End of U.S. tariffs on Canadian Mexican steel and aluminum close MnuchinMore

End of U.S. tariffs on Canadian Mexican steel and aluminum close MnuchinMore

President Donald Trump imposed the tariffs during the contentious trade talks by using a section of US trade law that allows the president to tax imports on national-security grounds.

Following her meeting with Mr Lighthizer, she repeated the demand that the tariffs - 25 per cent on steel and 10 per cent on aluminum - be withdrawn before the implementing the revised deal known as the US-Mexico-Canada Agreement.

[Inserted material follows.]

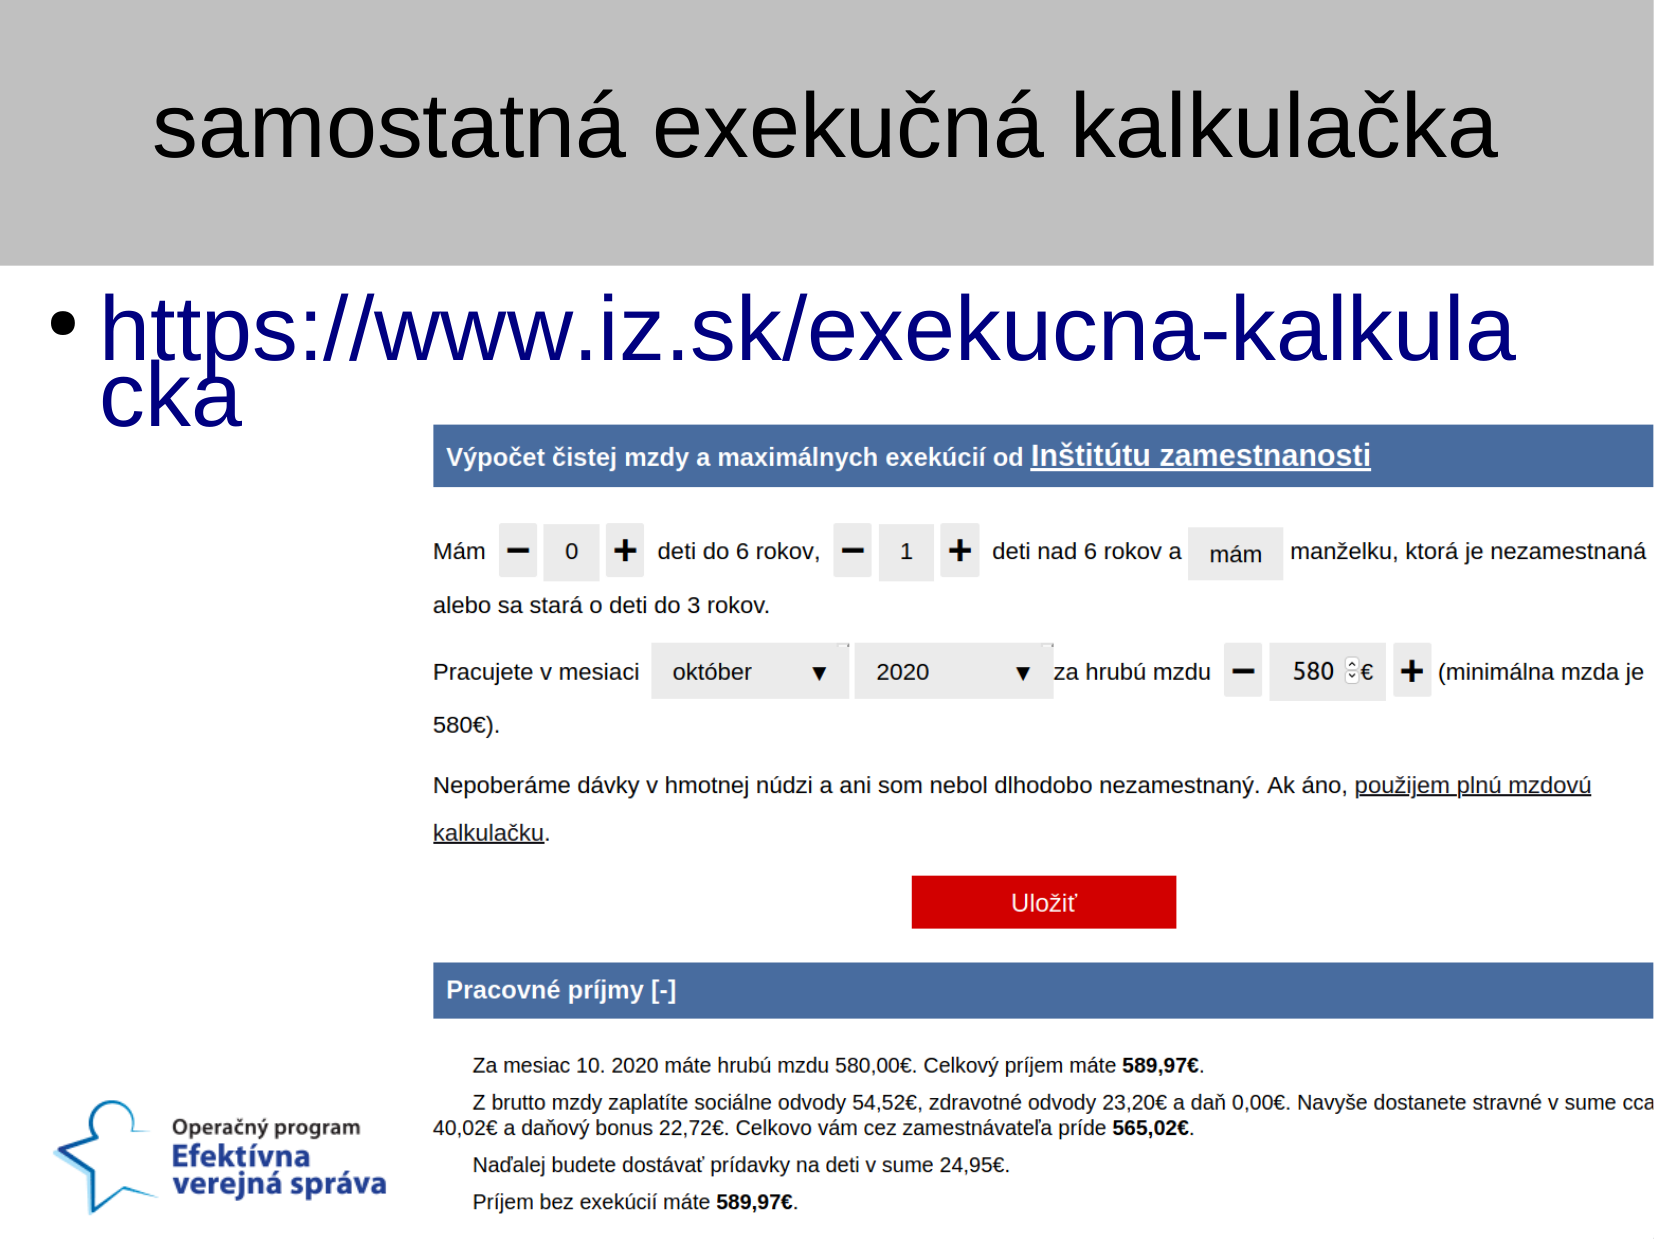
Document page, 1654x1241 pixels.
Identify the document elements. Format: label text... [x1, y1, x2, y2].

list https://www.iz.sk/exekucna-kalkulacka [29, 295, 1533, 1077]
picture [29, 413, 1654, 1241]
title samostatná exekučná kalkulačka [88, 29, 1565, 237]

"I think we are close to an understanding with Mexico and Canada", Mnuchin said during testimony on the Treasury Department's budget.

On Wednesday, Freeland will travel to Washington to press for a lifting of the tariffs in meetings with officials including US Trade Representative Robert Lighthizer and Senator Chuck Grassley.

American Treasury Secretary Steven Mnuchin announced earlier today while testifying in front of the U.S. Senate appropriations subcommittee that crippling steel and aluminum tariffs on Canada and Mexico could be over very soon.

Mnuchin acknowledged to the senators what business leaders in all three countries, as well as US lawmakers on both sides of the political divide, have been saying: that the tariffs must be lifted for the newly negotiated North American free trade deal to be ratified by legislators.

"My sense is that we're making progress but there's obviously more work to be done", Finance Minister Bill Morneau said of the tariff situation in Ottawa Wednesday. He not provide any details about the potential agreement.

"I've spoken to the finance ministers", he said.

U.S. Trade Representative Robert Lighthizer enters his vehicle as he leaves from the U.S. Capitol House carriage entrance after a meeting with Speaker of the House Nancy Pelosi at the Capitol in Washington, U.S., May 15, 2019. "It's not necessary because I think the top priority is to get a deal first".

But hostilities resumed last week when the United States accused China of backsliding on major commitments already made in the talks and President Donald Trump more than doubled duty rates on $200 billion in Chinese merchandise imports.

China responded in kind on Monday, raising duties on US$60 billion in United States exports. "I wouldn't say I'm confident", Mnuchin added.

"My expectation is that we will go to Beijing at some point in the near future to continue those discussions", he said.